Not. A. Dry. Eye. In. The. House. No disrespect to David Tennant, but I don’t honestly think the emotions his Doctor conveyed would do justice to this in the way that Matt’s Doctor did- this was quiet dignity, and a man resigned to his fate, not someone raging against the night- and it was all the more moving to me because of that. With this description of the Tardis, we were reminded of something old, something new, something borrowed and something blue- the traditional trappings of a wedding, and the episode ended at Amy’s wedding to the now fully restored and human Rory, with her parents- now never having been consumed by the crack- there to give her away. Naturally enough, through the prompting of a mystery guest’s gift (River Song’s now blank diary), Amy now remembers the Doctor, and, because time can be re-written (As the Doctor discovered in Flesh And Stone), her remembering of the Doctor brings him back to existence, and back into Rory’s memory as well. (“I was plastic- and he was the stripper!”)

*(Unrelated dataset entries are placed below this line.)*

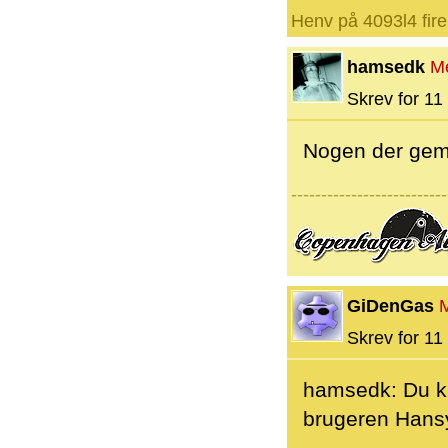
Henv på 4093l4 fire
hamsedk
M
Skrev for 11 
Nogen der gemt
--------------------------
GiDenGas
Skrev for 11 
hamsedk: Du ka
brugeren Hansy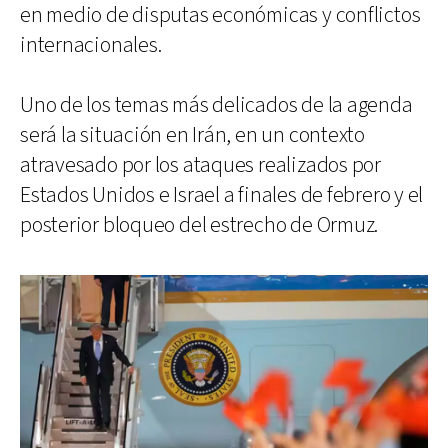
en medio de disputas económicas y conflictos
internacionales.
Uno de los temas más delicados de la agenda
será la situación en Irán, en un contexto
atravesado por los ataques realizados por
Estados Unidos e Israel a finales de febrero y el
posterior bloqueo del estrecho de Ormuz.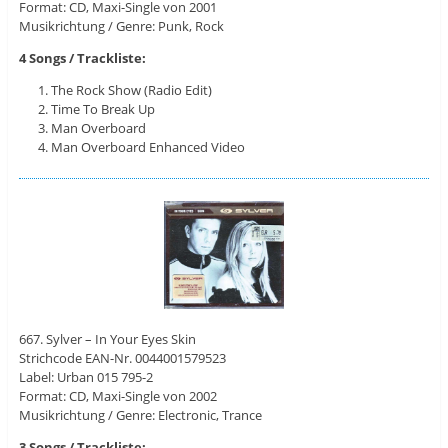
Format: CD, Maxi-Single von 2001
Musikrichtung / Genre: Punk, Rock
4 Songs / Trackliste:
The Rock Show (Radio Edit)
Time To Break Up
Man Overboard
Man Overboard Enhanced Video
667. Sylver – In Your Eyes Skin
Strichcode EAN-Nr. 0044001579523
Label: Urban 015 795-2
Format: CD, Maxi-Single von 2002
Musikrichtung / Genre: Electronic, Trance
3 Songs / Trackliste: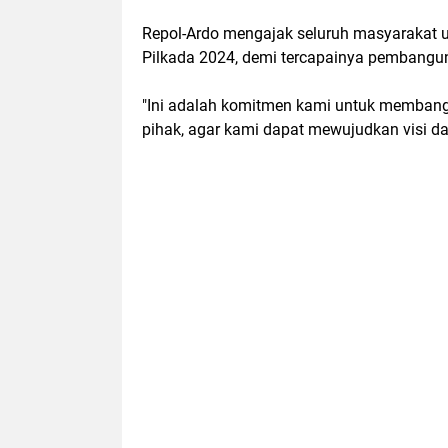
Repol-Ardo mengajak seluruh masyarakat 
Pilkada 2024, demi tercapainya pembangu
"Ini adalah komitmen kami untuk memban
pihak, agar kami dapat mewujudkan visi da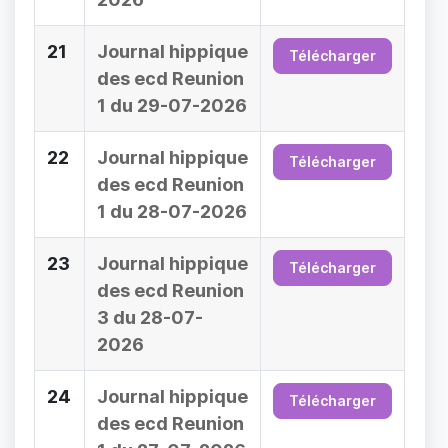
21
Journal hippique
Télécharger
des ecd Reunion
1 du 29-07-2026
22
Journal hippique
Télécharger
des ecd Reunion
1 du 28-07-2026
23
Journal hippique
Télécharger
des ecd Reunion
3 du 28-07-
2026
24
Journal hippique
Télécharger
des ecd Reunion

With our hero restored, the wedding gave us some hysterical moments as the Doctor tried to dance, and concluded with our heroes now zooming back off into space and time for the Christmas episode. I cannot state how much I like this episode enough- I will even go so far as to say that this story was possibly the best one I’ve ever seen, from the classic or the modern series. All at once I was satisfied at the resolution, entertained, enthralled, moved, and left begging for more just as it all ended- and that cliffhanger was fantastic. I don’t think that can ever be topped- and we have yet to discover the person or being behind the sinister voice in the tardis that actually caused the explosion in the first place, or the exact nature of what will happen when ‘silence will fall’. I have a feeling that next year will be just as much of a roller-coaster ride as this year. As to the ‘big bad’? My money’s on Omega…
OK, to conclude, and for those of you who love lists, here’s my ratings for the series, in marks out of ten:
- The Eleventh Hour, 9.5/10
- The Beast Below, 9/10
- Victory Of The Daleks, 8.5/10
- The Time Of Angels/Flesh And Stone, 10/10
- The Vampires Of Venice, 8/10
- Amy’s Choice, 7.5/10
- The Hungry Earth/Cold Blood, 9/10
- Vincent And The Doctor, 6/10
- The Lodger, 9/10
- The Pandorica Opens/The Big Bang, 10/10
So there you have it- all in all, a stonker of a series, and as far as I’m concerned, the future of Doctor Who is in safe hands with the grand Moff at the producion helm. Now roll on Christmas!